The depths of the depravity of human sin are never more blatantly on display than in the horrors of human trafficking.
Tens of thousands of children are caught in the web of sex slavery and trafficking each year. It is a $150 billion dollar industry worldwide.
And it is the focus of actor Jim Caviezel’s new movie, “The Sound of Freedom,” releasing on July 4th, the day America celebrates its independence.
In the film, Caviezel plays federal agent Tim Ballard, who quit his job to rescue children from human traffickers. It’s an action-packed movie with a heart.
For Caviezel, the film is personal.
“My wife and I adopted three children from China. And I was well aware … of the problems and dangers that children face globally.”
Caviezel is a devout Christian who’s probably best known for portraying Jesus in Mel Gibson’s film “Passion of the Christ.”

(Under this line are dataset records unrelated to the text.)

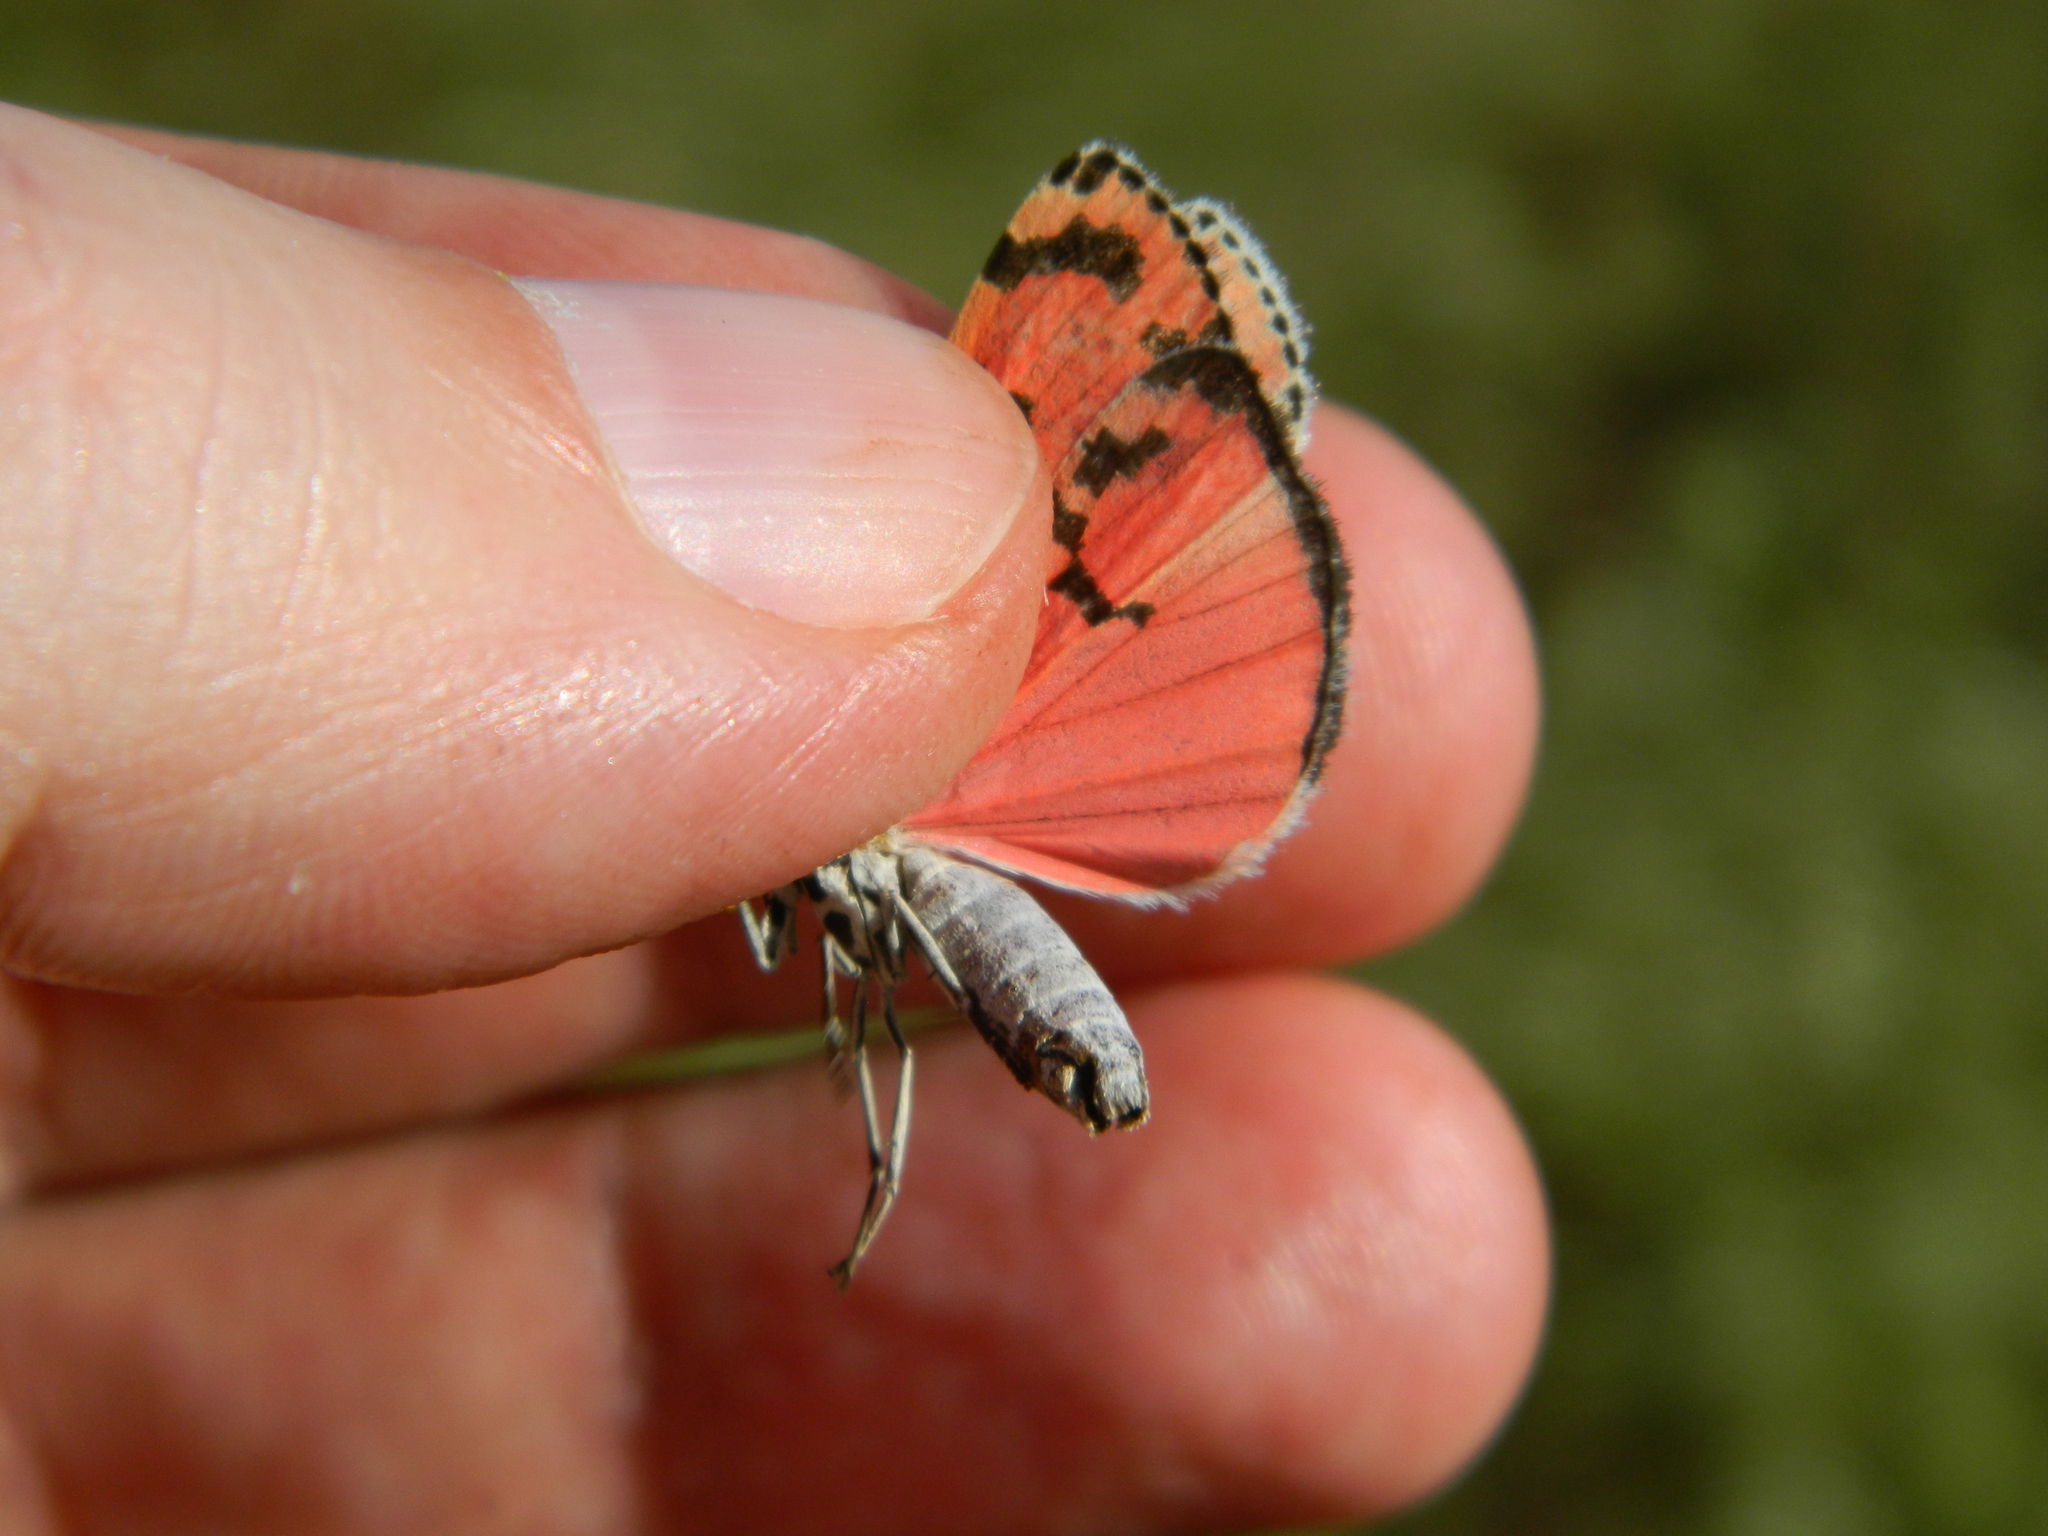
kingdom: Animalia
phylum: Arthropoda
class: Insecta
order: Lepidoptera
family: Erebidae
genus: Utetheisa
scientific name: Utetheisa ornatrix
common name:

He said that this new film exposes the spiritual evil that all people can be complicit in unknowingly — simply by doing nothing.
Caviezel worked closely with Ballard to learn the ins and outs of how agents go after traffickers.

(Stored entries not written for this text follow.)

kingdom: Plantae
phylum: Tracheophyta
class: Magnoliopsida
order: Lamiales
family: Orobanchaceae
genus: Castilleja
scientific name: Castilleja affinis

But Ballard told him how one encounter with one boy became a game changer.
A scene from the new film, “The Sound of Freedom,” starring Jim Caviezel. The story becomes so much larger than rescuing just one girl from human trafficking. (Angel Studios/"The Sound of Freedom")
“He’s met with an opportunity when he takes on the worst pedophile trafficker they’d ever seen. And he saves this little boy. And the five-year-old boy says, ‘Will you save my sister?’ So, Ballard goes home, talks to his wife. She sends him out, and he tries to find this little girl. [That’s] the basis of the film’s story.”
All the movies Caviezel chooses to work on must have some redemptive quality, he said.
It opens a Pandora’s box of the unspeakable evil that thousands of children are brought into, and how traffickers use the most beguiling means to lure children away from their loving parents.
Caviezel said this movie, like all the movies he chooses to work on, must have some redemptive quality. That can be a struggle for actors, as Hollywood constantly pumps out products of the exact opposite nature.